The “falloff” or Gamma control just controls the falloff of the curve into your blackpoint color.  if it’s really high, it will act more like a screen or plus (still ending at the blackpoint color times your multiply control), and if it’s really low, it will act more like a clamp.  Your blackpoint will not ever fall below your input color while you manipulate the curves.

There is a preview plotscan button that helps you visualize how your curve is behaving with your settings.  Just move the plotscan picker around and it will sample your blackpoint color at that area and give you an overlay of your curve.  (Don’t forget to turn it off when you are done)

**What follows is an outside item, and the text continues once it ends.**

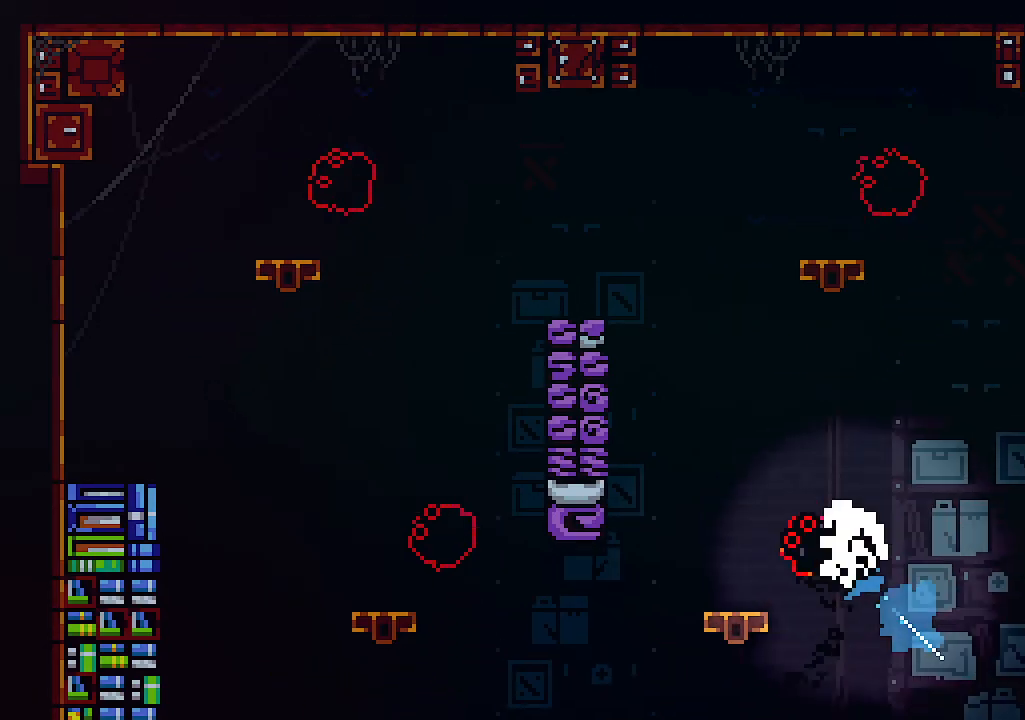
{"keys": [], "events": [[134, "left", "up"], [134, "up", "up"]]}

I personally think this is a tool every comper should have in their toolkit, as it’s by far the most controlable way to match your blacks properly!

The settings of the BlackMatch Tool and a wipe from the tutorial:

BlacksMatchTutorial_ThumbforNukepedia.jpg

There is a full video Tutorial about the BlacksMatch workflow, along with a Tool Demonstration at the end.  If you want to know how I made it and whats going on under the hood, please watch the whole video. It might give you some ideas of how to re-think your matching blacks workflow.


Here is the Flow Chart for the Blacks Match Workflow:

Our goals are:

1.) Nothing should fall below the blackpoint value

2.) The blackpoint should affect the mids/highs as little as possible.

The Most important thing to remember is to try and not adjust any color corrections after you apply your blackpoint.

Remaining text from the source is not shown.